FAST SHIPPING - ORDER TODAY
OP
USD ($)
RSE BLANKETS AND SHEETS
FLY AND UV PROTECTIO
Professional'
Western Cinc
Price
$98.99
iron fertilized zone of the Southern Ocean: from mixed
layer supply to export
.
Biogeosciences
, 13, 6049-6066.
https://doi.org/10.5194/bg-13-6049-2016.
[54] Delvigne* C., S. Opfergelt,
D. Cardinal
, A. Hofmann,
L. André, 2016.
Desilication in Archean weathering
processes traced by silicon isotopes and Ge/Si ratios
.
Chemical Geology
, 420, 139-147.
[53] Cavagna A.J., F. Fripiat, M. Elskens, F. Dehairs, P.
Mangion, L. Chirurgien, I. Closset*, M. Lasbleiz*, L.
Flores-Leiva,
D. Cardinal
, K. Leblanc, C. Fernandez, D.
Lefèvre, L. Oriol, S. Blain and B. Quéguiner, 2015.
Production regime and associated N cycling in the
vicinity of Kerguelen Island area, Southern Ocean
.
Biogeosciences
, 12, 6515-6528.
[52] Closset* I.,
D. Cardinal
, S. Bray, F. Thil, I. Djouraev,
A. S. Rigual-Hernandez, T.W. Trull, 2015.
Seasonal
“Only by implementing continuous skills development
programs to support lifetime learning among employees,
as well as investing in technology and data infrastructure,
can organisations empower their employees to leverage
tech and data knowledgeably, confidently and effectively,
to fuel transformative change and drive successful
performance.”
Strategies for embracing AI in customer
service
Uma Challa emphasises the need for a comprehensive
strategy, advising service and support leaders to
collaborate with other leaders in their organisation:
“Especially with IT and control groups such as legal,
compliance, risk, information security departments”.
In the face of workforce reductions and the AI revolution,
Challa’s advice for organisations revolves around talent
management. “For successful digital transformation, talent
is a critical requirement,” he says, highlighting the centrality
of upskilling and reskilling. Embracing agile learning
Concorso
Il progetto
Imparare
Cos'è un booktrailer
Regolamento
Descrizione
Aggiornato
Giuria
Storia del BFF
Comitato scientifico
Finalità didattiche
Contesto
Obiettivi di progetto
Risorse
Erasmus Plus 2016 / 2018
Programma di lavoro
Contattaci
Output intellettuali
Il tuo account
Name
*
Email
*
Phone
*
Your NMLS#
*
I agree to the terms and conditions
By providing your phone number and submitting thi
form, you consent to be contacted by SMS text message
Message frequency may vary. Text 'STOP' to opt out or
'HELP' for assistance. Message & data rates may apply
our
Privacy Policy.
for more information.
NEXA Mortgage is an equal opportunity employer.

◆ The task:
What lines in the records above include the string "Southern"? Copy each one.

◆ Final answer:
iron fertilized zone of the Southern Ocean: from mixed
vicinity of Kerguelen Island area, Southern Ocean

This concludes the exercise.